Document section section start


    And the power of Congress to make laws, including bad ones, is one of the reasons congressional elections matter. If we get to thinking we can leave it all up to the courts we get … what we have.

  3. I almost bought my first self defense pistol the other day. I’m a student in a somewhat sketchy neighborhood in SW Michigan on a limited budget, so when I found a good deal on a Taurus 9mm at the local gun shop, I was ready to jump on it. That is until I found out it was going to cost around $250 to get my concealed weapon’s permit. So I could afford either the gun or the CCW permit. Neither are particularly helpful for self defense individually. I find it very frustrating that I must pay that much money to be ‘allowed’ to defend myself.

  4. @ Aaron Williams: You can get a CCW permit? You’re ahead of me in California.

    I’d suggest be patient. Get one now, and the other when you can afford it. As for which one, I don’t know, it would depend on your circumstances.

    If you have access to a range, maybe start with the Taurus and practice with it while you save for the CCW?

  5. Don’t know how it is in California, but in Michigan you have to be 21+, take a required course($125-175), do 4 hours of supervised range time and pay a $105 dollar application fee.

    I’ve got access to pistols and my own .22 rifles for shooting and I keep my .22s loaded in my room for home defense, the point of the Taurus and CCW permit is to avoid getting wasted walking to my car in the middle of the night. Not much point in getting one now since one or the other won’t help with that. I’ll just hope for the best until graduate next year

    I was actually about to get the gun on layaway, pay for it in 6 months and get my CCW permit now, then I got my tuition bill…

  6. Aaron, California is a ‘may issue’ state, as in the cops may issue you a CCW permit if they feel like it. The state CCW law requires showing ‘good cause’ for a permit and leaves the determination of good cause totally in the hands of local law enforcement.

    So if a person is lucky enough to live in a county whose chief law enforcement officer has set a reasonable policy regarding ‘good cause’, that person can get a permit. If however you live in say Los Angeles, the second largest city in the U.S., it doesn’t matter what your good cause is, you can’t get a permit.

    Once upon a time, most other states were like California when it came to CCW permits. It was the history of horrible abuse of the discretionary power why most states today now have ‘must issue’ CCW laws which stripped the power of discretion away from the police.

Document section section end
Entries shown section start

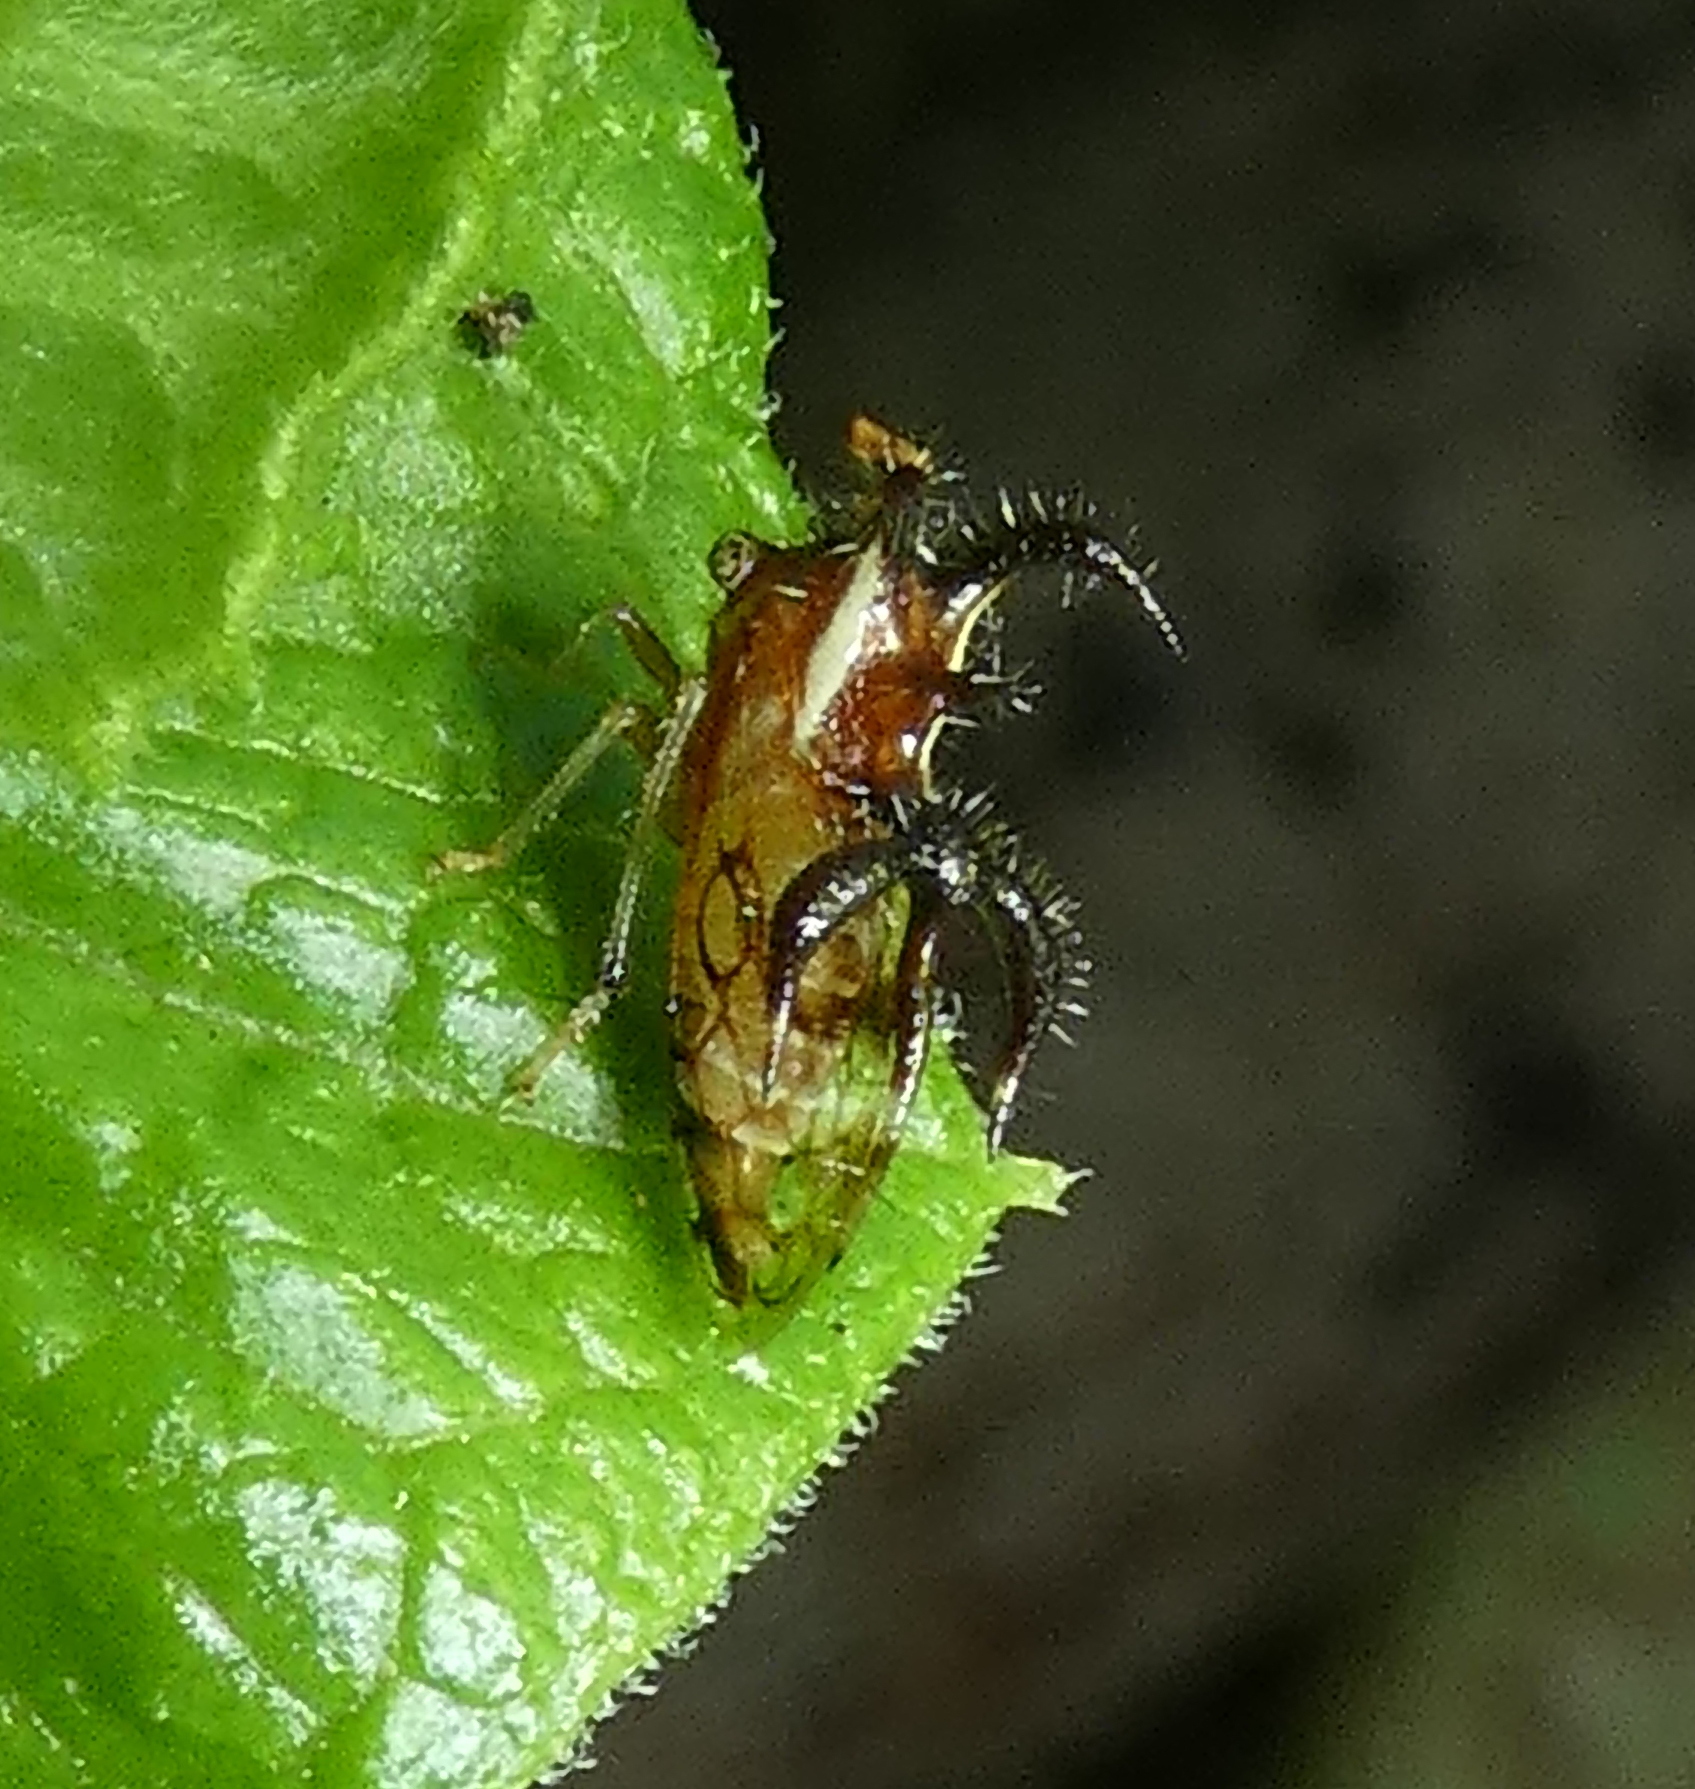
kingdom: Animalia
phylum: Arthropoda
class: Insecta
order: Hemiptera
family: Membracidae
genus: Cyphonia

Entries shown section end

» Required actions
[a] According to the comment thread about concealed carry permits, how much is the application fee for a CCW permit in Michigan?
[b] Extend the comment thread about concealed carry permits, starting right after its final sentence.

» Numbered responses
[a] $105.

[b]
  7. Funny how the things the modern left hates the most — like personal firearms, personal automobiles, home schooling, commerce, free trade, etc — all reduce the individuals dependence on the state?

    I’m sure that’s just a coincidence.

  8. Brad, yeah I vaguely remember some discussion years ago about passing some sort of ‘just cause’ legislation for CCW permits in Michigan. Fortunately it was turned down. Paying a couple hundred dollars is certainly better than asking for a government favor, but its still ridiculous.

    How bout having to apply for your Free Speech Permit requiring just cause to exercise your First Amendment rights in public. Wouldn’t put it past them

  9. I’m sure that’s just a coincidence.

    Totally. It certainly doesn’t speak to their core beliefs one iota. The emperor’s new clothes look fabulous.

  10. Yes, they are not liberals and it’s better not to refer to them as liberals. They are leftists, or authoritarians, or muddled thinkers who wish to use state power to enforce their aesthetic distaste for private weapons, or all of the above.

  11. I always wondered how those who espoused the slogan “Power to the People” as young adults would enact their vision of utopia by denying the very insturments of that power from the people.

    There is simply no right more eglaitarian than the right of the people to keep and bear arms.

  12. It’s because “the people” are something radicals use to secure power. Once the radical are installed, it’s time to cut-off the power.

    As for the proletariat, well, there’s a lot of cognitive dissonance there, or should I say, “False consciousness?”